# Used parts in Corvallis-Albany-Salem-Eugene area?



## undies (Oct 13, 2005)

Does anyone know of good used parts/bike sources in the mid-Willamette Valley?


----------



## asterisk (Oct 21, 2003)

I don't know about Eugene but I've lived in Corvallis and Salem and can say the pickings are slim in either of those. You might be better off taking a trip to Portland and visiting City Bikes Coop. I'm not even sure if Albany has a bike shop anymore... I know there used to be one downtown near the HWY 20 bridge but it moved or closed.


----------



## undies (Oct 13, 2005)

Albany has a Bike-n-Hike; it's been there for a while, over by the post office. It's a small shop but nice and the staff is great.
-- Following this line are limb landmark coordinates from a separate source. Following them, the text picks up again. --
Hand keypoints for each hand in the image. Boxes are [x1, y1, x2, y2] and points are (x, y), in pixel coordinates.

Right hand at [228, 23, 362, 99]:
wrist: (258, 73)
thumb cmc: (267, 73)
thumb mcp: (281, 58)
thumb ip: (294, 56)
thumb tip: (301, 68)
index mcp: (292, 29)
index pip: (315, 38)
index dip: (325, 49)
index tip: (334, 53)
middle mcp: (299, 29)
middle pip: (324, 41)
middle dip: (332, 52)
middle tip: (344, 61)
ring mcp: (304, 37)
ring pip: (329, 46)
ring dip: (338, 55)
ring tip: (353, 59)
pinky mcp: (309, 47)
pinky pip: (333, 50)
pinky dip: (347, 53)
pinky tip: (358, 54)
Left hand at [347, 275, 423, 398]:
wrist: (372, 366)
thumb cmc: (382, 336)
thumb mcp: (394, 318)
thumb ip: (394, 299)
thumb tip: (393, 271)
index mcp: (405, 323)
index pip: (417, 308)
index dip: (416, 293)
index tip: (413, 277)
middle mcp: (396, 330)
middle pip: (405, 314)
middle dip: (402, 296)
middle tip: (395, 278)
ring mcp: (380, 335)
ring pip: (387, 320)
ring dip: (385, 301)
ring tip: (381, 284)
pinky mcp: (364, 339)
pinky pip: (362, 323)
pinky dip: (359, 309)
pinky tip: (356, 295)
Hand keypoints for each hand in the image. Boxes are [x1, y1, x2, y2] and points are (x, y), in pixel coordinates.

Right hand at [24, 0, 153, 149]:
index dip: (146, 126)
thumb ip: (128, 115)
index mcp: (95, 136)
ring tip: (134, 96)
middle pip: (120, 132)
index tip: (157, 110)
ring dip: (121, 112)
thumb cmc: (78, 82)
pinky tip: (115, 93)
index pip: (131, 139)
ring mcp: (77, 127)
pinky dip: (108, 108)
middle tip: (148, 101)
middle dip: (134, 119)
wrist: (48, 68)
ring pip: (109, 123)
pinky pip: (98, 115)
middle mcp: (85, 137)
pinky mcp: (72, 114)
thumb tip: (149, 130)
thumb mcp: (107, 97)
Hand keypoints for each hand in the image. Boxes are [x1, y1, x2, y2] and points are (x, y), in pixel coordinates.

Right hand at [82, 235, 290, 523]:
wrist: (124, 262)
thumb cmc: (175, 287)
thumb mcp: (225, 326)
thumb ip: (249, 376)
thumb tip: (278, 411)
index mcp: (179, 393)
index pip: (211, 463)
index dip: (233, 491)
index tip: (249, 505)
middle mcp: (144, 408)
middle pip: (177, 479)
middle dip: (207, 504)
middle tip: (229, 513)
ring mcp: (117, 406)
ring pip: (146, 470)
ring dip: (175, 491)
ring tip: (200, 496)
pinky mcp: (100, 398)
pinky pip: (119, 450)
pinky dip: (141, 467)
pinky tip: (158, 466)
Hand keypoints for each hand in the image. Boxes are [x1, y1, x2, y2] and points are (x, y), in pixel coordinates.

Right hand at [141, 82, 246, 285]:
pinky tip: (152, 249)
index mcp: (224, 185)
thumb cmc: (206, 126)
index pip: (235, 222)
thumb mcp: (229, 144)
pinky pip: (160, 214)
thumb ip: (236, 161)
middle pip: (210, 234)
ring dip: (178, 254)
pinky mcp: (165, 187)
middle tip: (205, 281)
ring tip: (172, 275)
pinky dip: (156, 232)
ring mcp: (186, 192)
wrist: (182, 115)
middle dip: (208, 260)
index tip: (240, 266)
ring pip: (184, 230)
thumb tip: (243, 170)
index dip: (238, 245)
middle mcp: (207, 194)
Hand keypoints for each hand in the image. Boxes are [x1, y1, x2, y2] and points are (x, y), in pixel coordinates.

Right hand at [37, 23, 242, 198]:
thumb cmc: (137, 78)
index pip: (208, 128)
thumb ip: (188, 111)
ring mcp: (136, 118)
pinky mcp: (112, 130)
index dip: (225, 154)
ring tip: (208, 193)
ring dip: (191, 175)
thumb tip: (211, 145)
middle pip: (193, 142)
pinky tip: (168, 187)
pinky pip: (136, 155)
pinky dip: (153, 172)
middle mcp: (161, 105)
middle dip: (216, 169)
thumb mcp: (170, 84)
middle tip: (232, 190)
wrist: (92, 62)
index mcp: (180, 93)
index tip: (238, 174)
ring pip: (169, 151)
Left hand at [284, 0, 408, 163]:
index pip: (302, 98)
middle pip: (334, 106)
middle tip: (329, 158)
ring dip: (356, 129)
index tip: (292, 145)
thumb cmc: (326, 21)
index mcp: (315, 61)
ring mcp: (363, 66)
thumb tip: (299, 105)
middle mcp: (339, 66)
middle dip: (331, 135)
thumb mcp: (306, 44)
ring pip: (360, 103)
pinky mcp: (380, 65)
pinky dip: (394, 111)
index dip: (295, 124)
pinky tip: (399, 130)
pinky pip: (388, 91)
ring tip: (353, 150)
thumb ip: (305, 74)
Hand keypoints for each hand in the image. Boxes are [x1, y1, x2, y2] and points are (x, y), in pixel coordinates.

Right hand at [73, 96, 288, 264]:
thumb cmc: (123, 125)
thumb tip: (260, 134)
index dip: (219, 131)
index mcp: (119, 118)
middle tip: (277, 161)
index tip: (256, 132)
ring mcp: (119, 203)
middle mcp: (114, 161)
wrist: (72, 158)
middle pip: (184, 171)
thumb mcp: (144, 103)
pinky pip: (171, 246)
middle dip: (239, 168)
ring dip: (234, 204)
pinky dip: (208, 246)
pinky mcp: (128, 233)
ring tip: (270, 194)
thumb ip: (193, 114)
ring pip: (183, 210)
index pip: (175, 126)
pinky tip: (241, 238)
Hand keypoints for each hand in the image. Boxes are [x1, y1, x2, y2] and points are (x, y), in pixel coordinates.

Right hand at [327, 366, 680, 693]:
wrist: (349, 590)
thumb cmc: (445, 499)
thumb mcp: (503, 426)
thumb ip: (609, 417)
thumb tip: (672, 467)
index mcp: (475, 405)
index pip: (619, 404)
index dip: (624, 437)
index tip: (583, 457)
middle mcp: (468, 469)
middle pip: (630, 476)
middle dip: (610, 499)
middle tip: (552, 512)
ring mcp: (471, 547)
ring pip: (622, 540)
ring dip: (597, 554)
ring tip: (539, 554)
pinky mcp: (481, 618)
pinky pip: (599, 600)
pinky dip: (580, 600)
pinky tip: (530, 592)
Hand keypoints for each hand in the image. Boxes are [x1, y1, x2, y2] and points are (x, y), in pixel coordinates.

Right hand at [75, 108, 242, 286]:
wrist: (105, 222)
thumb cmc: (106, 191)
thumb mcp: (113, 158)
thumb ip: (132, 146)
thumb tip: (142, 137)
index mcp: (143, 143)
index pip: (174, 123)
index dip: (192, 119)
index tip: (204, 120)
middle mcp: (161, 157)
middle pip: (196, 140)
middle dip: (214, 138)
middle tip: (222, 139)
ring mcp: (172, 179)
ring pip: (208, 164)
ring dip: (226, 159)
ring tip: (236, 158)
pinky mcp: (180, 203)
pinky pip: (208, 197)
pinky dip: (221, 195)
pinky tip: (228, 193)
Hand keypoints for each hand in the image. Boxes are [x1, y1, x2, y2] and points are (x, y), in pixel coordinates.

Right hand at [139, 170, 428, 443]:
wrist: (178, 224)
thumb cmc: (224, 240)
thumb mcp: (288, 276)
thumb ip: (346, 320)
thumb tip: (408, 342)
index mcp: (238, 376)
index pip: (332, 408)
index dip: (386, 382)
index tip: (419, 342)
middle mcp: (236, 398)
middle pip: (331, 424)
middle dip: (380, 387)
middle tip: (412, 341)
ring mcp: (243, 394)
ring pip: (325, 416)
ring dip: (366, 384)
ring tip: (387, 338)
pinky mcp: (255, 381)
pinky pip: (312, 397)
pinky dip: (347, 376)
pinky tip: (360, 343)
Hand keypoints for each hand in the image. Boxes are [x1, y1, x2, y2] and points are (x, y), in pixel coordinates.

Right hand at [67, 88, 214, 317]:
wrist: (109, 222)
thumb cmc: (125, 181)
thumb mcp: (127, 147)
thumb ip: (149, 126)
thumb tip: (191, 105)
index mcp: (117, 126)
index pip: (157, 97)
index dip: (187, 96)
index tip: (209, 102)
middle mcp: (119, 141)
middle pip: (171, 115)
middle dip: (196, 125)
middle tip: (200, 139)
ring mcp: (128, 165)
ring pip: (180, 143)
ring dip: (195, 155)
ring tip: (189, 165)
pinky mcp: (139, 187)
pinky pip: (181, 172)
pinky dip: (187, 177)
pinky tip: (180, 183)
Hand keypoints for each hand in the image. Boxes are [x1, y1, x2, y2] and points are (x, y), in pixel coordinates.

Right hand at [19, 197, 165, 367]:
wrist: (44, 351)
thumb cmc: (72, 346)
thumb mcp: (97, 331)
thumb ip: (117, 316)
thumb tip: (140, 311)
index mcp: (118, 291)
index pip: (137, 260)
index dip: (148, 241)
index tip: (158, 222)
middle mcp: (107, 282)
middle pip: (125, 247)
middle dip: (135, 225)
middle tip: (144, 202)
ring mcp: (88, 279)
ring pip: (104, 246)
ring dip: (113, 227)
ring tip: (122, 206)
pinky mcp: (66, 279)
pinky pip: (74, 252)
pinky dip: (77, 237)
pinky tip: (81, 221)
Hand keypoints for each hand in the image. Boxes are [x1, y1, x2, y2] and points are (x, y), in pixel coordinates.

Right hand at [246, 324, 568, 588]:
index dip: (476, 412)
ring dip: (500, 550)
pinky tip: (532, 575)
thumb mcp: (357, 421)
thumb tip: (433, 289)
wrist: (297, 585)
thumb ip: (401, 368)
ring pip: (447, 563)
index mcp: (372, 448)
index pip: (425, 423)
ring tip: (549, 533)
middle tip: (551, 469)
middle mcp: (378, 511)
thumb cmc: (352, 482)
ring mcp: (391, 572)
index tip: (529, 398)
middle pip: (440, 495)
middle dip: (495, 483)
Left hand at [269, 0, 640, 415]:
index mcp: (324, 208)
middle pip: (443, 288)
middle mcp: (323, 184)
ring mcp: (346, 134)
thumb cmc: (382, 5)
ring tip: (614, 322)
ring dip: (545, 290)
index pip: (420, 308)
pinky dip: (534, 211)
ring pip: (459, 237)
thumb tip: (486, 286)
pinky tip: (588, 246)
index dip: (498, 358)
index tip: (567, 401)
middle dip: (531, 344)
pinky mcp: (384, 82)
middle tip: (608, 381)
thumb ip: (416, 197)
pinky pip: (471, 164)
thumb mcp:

They helped me out quite a bit during a recent SS conversion of an old garage sale Univega. No used stuff at Bike-n-Hike though. 

There is also a Schwinn shop near the bridges - probably the one you're thinking of - but they only seem to stock kids bikes, cruisers, and low-end MTBs so I haven't been in there for a while. 

Thanks for the tip on City Bikes Coop. I will check it out on my next semi-annual trip to the big city


----------



## asterisk (Oct 21, 2003)

Duh, didn't even think about the Bike N' Hike... I don't get through Albany too much.

Anyhoo, City Bikes has tons o' parts, you can usually find what you are looking for. I'm sure there is something similar in Eugene but I don't know that area very well either.


----------